How to set aabb_bbox, near, far plane for UAV datasets
Hi there, first of all, thanks for this fantastic work.
Here is my problem. I have a custom dataset of UAV images in colmap format (shown in figure below). By using nerfacto, I first load camera poses and set the value of scene_box with the bounding box (~1000m in x,y ,~100m in z) of sparse point cloud derived by colmap. Both are in meter unit. Then I scale both poses and scene_bbox with 0.001, otherwise the rendered images during training turn all-gray. For near and far plane, i set to 0 and 1000. However, the results are kind blurry. I am not sure if my settings are correct. Or, put it in this way, if the cameras are out of the scene_bbox, will the sampler only sample within the scene_bbox or within the near and far plane or mixture of them?
Thanks so much!


I think there are two issues you are potentially running into the with nerfacto model. The first is that nerfacto uses scene contraction - https://docs.nerf.studio/en/latest/nerfology/model_components/visualize_spatial_distortions.html This could be warping the space around where the camera potentially leading to less efficient allocation of space. In this scene you probably don't want to use scene contraction (requires modifying the code). The second potential issue is that nerfacto does uniform sampling up to a distance of "1" followed by exponential spacing. This could be leading to fewer samples around the area of interest. One thing your could try is increasing the "near plane" to a value that is closer to the target. A better approach would be to create a custom sampler that just samples the region of interest around the ground plane (this would require modifying the code).
Thanks for your quick comment. I am new to the nerf, so there are lots of parameters I need to play around with. It turns out that nerfacto without scene contracting works fine with my drone datasets. I previously used distorted images with a simple pinhole camera model. Also, after modifying the scene_bbox, the results look good now.
Thanks for sharing your experience and solution! Could you please provide more details on how you modified the scene_bbox and what values worked for you? I'm facing a similar issue on a similar dataset and it would be helpful to know. Thanks!

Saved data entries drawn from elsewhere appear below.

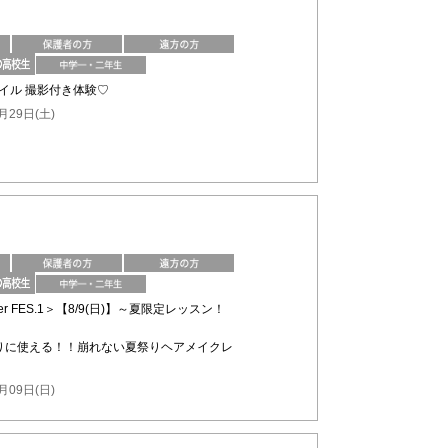
ネイル 撮影付き体験♡
月29日(土)
mmer FES.1＞【8/9(日)】～夏限定レッスン！
りに使える！！崩れない夏祭りヘアメイクレ
月09日(日)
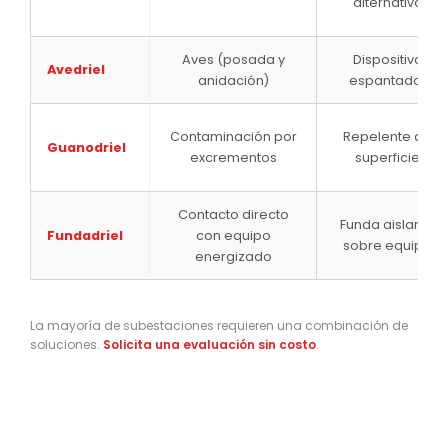
alternativa
Aves (posada y
Dispositivo
Avedriel
anidación)
espantador
Contaminación por
Repelente de
Guanodriel
excrementos
superficie
Contacto directo
Funda aislante
Fundadriel
con equipo
sobre equipo
energizado
La mayoría de subestaciones requieren una combinación de
soluciones.
Solicita una evaluación sin costo
.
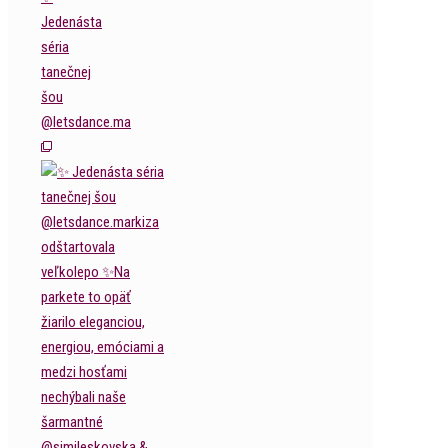
Jedenásta
séria
tanečnej
šou
@letsdance.ma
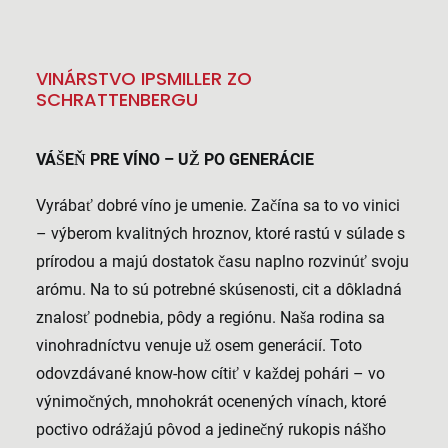
VINÁRSTVO IPSMILLER ZO
SCHRATTENBERGU
VÁŠEŇ PRE VÍNO – UŽ PO GENERÁCIE
Vyrábať dobré víno je umenie. Začína sa to vo vinici
– výberom kvalitných hroznov, ktoré rastú v súlade s
prírodou a majú dostatok času naplno rozvinúť svoju
arómu. Na to sú potrebné skúsenosti, cit a dôkladná
znalosť podnebia, pôdy a regiónu. Naša rodina sa
vinohradníctvu venuje už osem generácií. Toto
odovzdávané know-how cítiť v každej pohári – vo
výnimočných, mnohokrát ocenených vínach, ktoré
poctivo odrážajú pôvod a jedinečný rukopis nášho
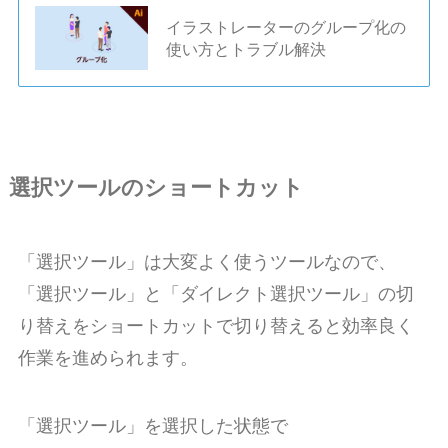
イラストレーターのグループ化の
使い方とトラブル解決
選択ツールのショートカット
「選択ツール」は大変よく使うツールなので、
「選択ツール」と「ダイレクト選択ツール」の切
り替えをショートカットで切り替えると効率良く
作業を進められます。
「選択ツール」を選択した状態で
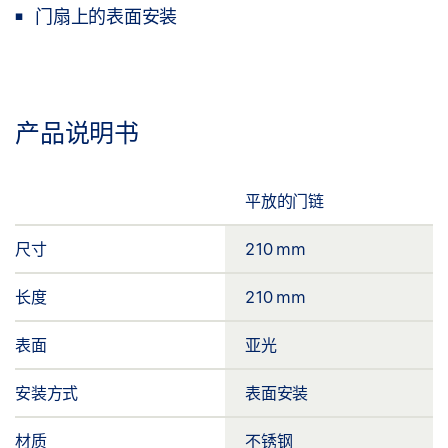
门扇上的表面安装
产品说明书
平放的门链
尺寸
210 mm
长度
210 mm
表面
亚光
安装方式
表面安装
材质
不锈钢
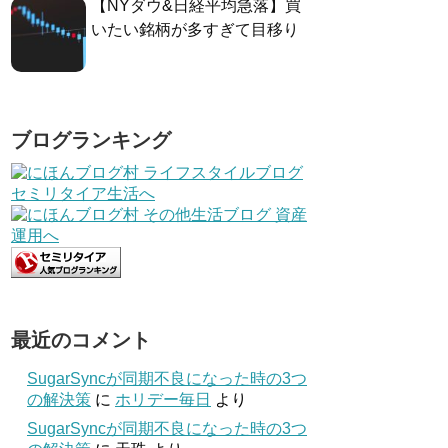
【NYダウ&日経平均急落】買
いたい銘柄が多すぎて目移り
ブログランキング
最近のコメント
SugarSyncが同期不良になった時の3つ
の解決策
に
ホリデー毎日
より
SugarSyncが同期不良になった時の3つ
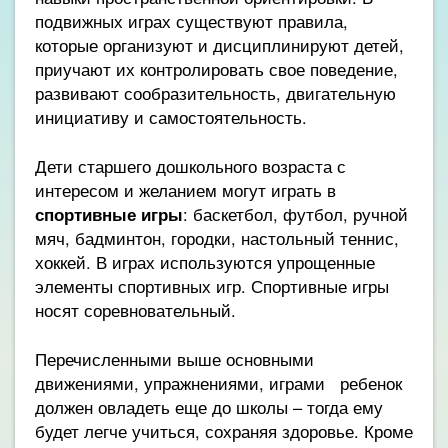
подвижных играх существуют правила,
которые организуют и дисциплинируют детей,
приучают их контролировать свое поведение,
развивают сообразительность, двигательную
инициативу и самостоятельность.
Дети старшего дошкольного возраста с
интересом и желанием могут играть в
спортивные игры
: баскетбол, футбол, ручной
мяч, бадминтон, городки, настольный теннис,
хоккей. В играх используются упрощенные
элементы спортивных игр. Спортивные игры
носят соревновательный.
Перечисленными выше основными
движениями, упражнениями, играми ребенок
должен овладеть еще до школы – тогда ему
будет легче учиться, сохраняя здоровье. Кроме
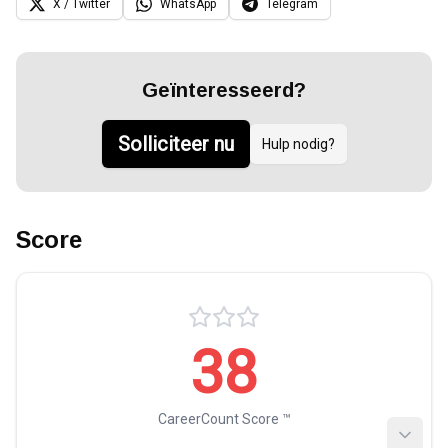
X / Twitter
WhatsApp
Telegram
Geïnteresseerd?
Solliciteer nu
Hulp nodig?
Score
38
CareerCount Score ™️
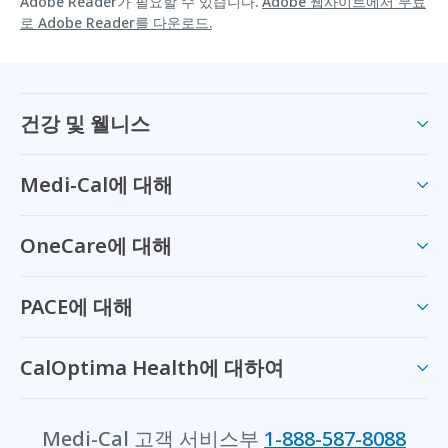
Adobe Reader가 필요할 수 있습니다.
Adobe 웹사이트에서 무료
로 Adobe Reader를 다운로드.
건강 및 웰니스
Medi-Cal에 대해
OneCare에 대해
PACE에 대해
CalOptima Health에 대하여
Medi-Cal 고객 서비스부
1-888-587-8088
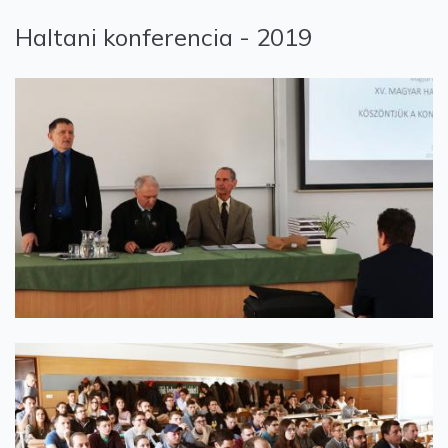
Haltani konferencia - 2019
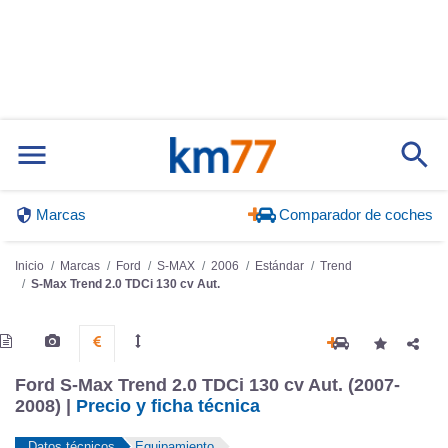
Marcas
Comparador de coches
Inicio
Marcas
Ford
S-MAX
2006
Estándar
Trend
S-Max Trend 2.0 TDCi 130 cv Aut.
Ford S-Max Trend 2.0 TDCi 130 cv Aut. (2007-
2008) |
Precio y ficha técnica
Datos técnicos
Equipamiento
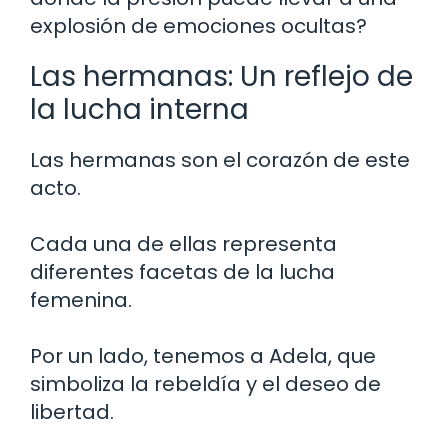
explosión de emociones ocultas?
Las hermanas: Un reflejo de
la lucha interna
Las hermanas son el corazón de este
acto.
Cada una de ellas representa
diferentes facetas de la lucha
femenina.
Por un lado, tenemos a Adela, que
simboliza la rebeldía y el deseo de
libertad.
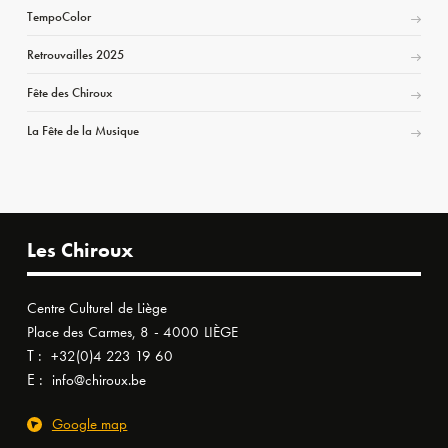
TempoColor
Retrouvailles 2025
Fête des Chiroux
La Fête de la Musique
Les Chiroux
Centre Culturel de Liège
Place des Carmes, 8 - 4000 LIÈGE
T :
+32(0)4 223 19 60
E :
info@chiroux.be
Google map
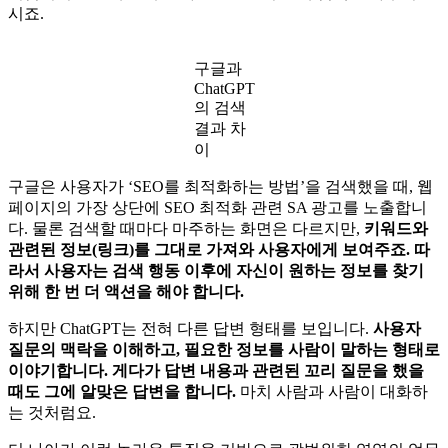
ChatGPT란 쉽게 말해 사람처럼 대화할 수 있는 대화형 인공지
능 챗봇입니다. 가장 큰 특징은 사람의 언어를 추론하고, 그에
알맞은 답변을 생산한다는 점입니다. 이는 구글과 가장 큰 차
이점이기도 한데요. 구글과 ChatGPT의 실제 검색 결과부터 보
시죠.
구글과
ChatGPT
의 검색
결과 차
이
구글은 사용자가 ‘SEO를 최적화하는 방법’을 검색했을 때, 웹
페이지의 가장 상단에 SEO 최적화 관련 SA 광고를 노출합니
다. 물론 검색할 때마다 마주하는 화면은 다르지만,
키워드와
관련된 정보(링크)를 그대로 가져와 사용자에게 보여주죠. 따
라서 사용자는 검색 행동 이후에 자신이 원하는 정보를 찾기
위해 한 번 더 액션을 해야 합니다.
하지만 ChatGPT는 전혀 다른 답변 형태를 보입니다.
사용자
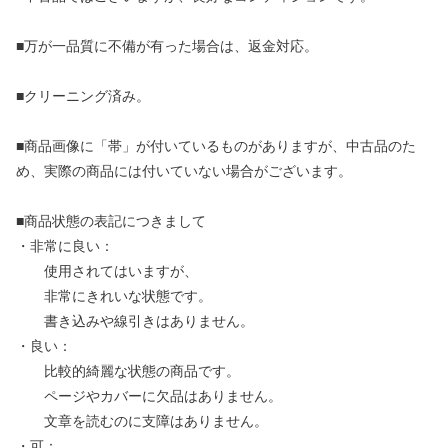
■万が一品質に不備が有った場合は、返金対応。
■クリーニング済み。
■商品画像に「帯」が付いているものがありますが、中古品のた
め、実際の商品には付いていない場合がございます。
■商品状態の表記につきまして
・非常に良い：
使用されてはいますが、
非常にきれいな状態です。
書き込みや線引きはありません。
・良い：
比較的綺麗な状態の商品です。
ページやカバーに欠品はありません。
文章を読むのに支障はありません。
・可：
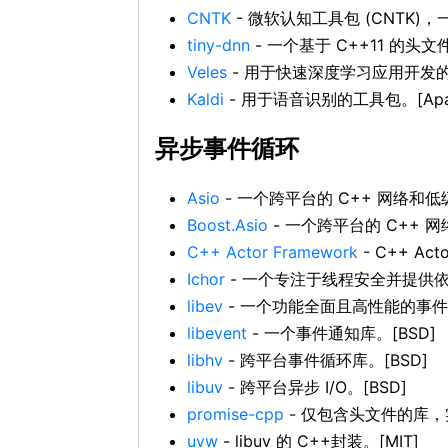
CNTK
- 微软认知工具包 (CNTK)，
tiny-dnn
- 一个基于 C++11 的头
Veles
- 用于快速深度学习应用开发的分
Kaldi
- 用于语音识别的工具包。[Apa
异步事件循环
Asio
- 一个跨平台的 C++ 网络和低
Boost.Asio
- 一个跨平台的 C++ 网
C++ Actor Framework
- C++ A
Ichor
- 一个专注于线程安全并提供依
libev
- 一个功能全面且高性能的事件循环
libevent
- 一个事件通知库。[BSD]
libhv
- 跨平台事件循环库。[BSD]
libuv
- 跨平台异步 I/O。[BSD]
promise-cpp
- 仅包含头文件的库，实现
uvw
- libuv 的 C++封装。[MIT]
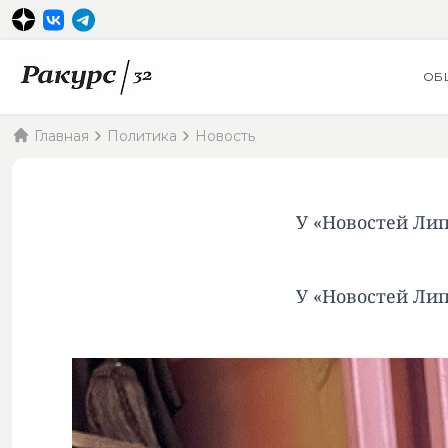
ОБ
Главная
Политика
Новость
У «Новостей Лип
У «Новостей Лип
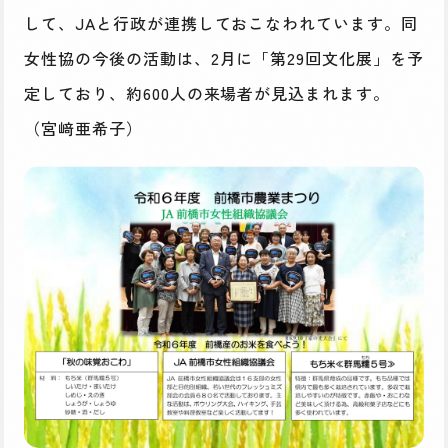
して、JAと行政が連携しておこなわれています。同
女性協の今後の活動は、2月に「第29回文化展」を予
定しており、約600人の来場者が見込まれます。
（宮﨑亜希子）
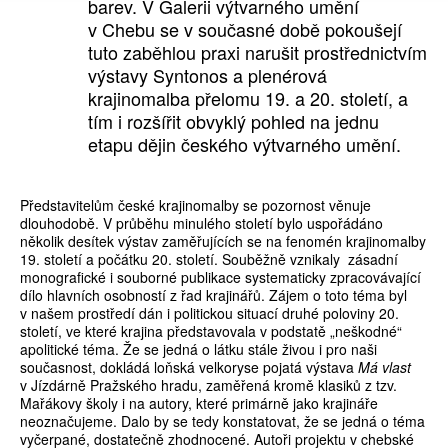
barev. V Galerii výtvarného umění
v Chebu se v současné době pokoušejí
tuto zaběhlou praxi narušit prostřednictvím
výstavy Syntonos a plenérová
krajinomalba přelomu 19. a 20. století, a
tím i rozšířit obvyklý pohled na jednu
etapu dějin českého výtvarného umění.
Představitelům české krajinomalby se pozornost věnuje
dlouhodobě. V průběhu minulého století bylo uspořádáno
několik desítek výstav zaměřujících se na fenomén krajinomalby
19. století a počátku 20. století. Souběžně vznikaly zásadní
monografické i souborné publikace systematicky zpracovávající
dílo hlavních osobností z řad krajinářů. Zájem o toto téma byl
v našem prostředí dán i politickou situací druhé poloviny 20.
století, ve které krajina představovala v podstatě „neškodné“
apolitické téma. Že se jedná o látku stále živou i pro naši
současnost, dokládá loňská velkoryse pojatá výstava
Má vlast
v Jízdárně Pražského hradu, zaměřená kromě klasiků z tzv.
Mařákovy školy i na autory, které primárně jako krajináře
neoznačujeme. Dalo by se tedy konstatovat, že se jedná o téma
vyčerpané, dostatečně zhodnocené. Autoři projektu v chebské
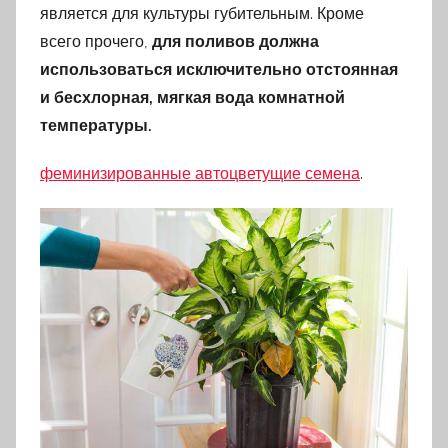
является для культуры губительным. Кроме
всего прочего,
для поливов должна
использоваться исключительно отстоянная
и бесхлорная, мягкая вода комнатной
температуры.
феминизированные автоцветущие семена
.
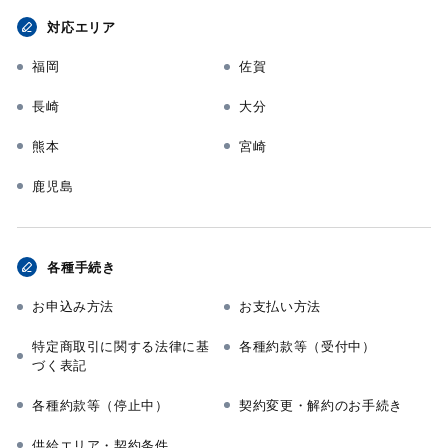
対応エリア
福岡
佐賀
長崎
大分
熊本
宮崎
鹿児島
各種手続き
お申込み方法
お支払い方法
特定商取引に関する法律に基
各種約款等（受付中）
づく表記
各種約款等（停止中）
契約変更・解約のお手続き
供給エリア・契約条件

@rmx4 I let the scene_bbox encompass both the cameras and the objects. And when it ray sampling, i let it only samples within the object bounding box. I use nerfacto without scene contraction, and increase the number of layers/neurons and hash encoding parameters for modeling large-scene. But be carefull about the weight decay of optimizer, bigger one will largely reduce the accuracy.
Hi,
@Ggs1mida to ray sample within the bbox do you use the class VolumetricSampler(Sampler) ?
@rmx4 I let the scene_bbox encompass both the cameras and the objects. And when it ray sampling, i let it only samples within the object bounding box. I use nerfacto without scene contraction, and increase the number of layers/neurons and hash encoding parameters for modeling large-scene. But be carefull about the weight decay of optimizer, bigger one will largely reduce the accuracy.
Thanks for sharing your experience and great solution! I am working on a similar task of street view reconstruction with the same failure cases, but I am not familiar with the nerfstudio code framework, could you give some suggestions of modifing the code according to your solutions? And how to change the position and the scale of the scene box? Thanks a lot. :)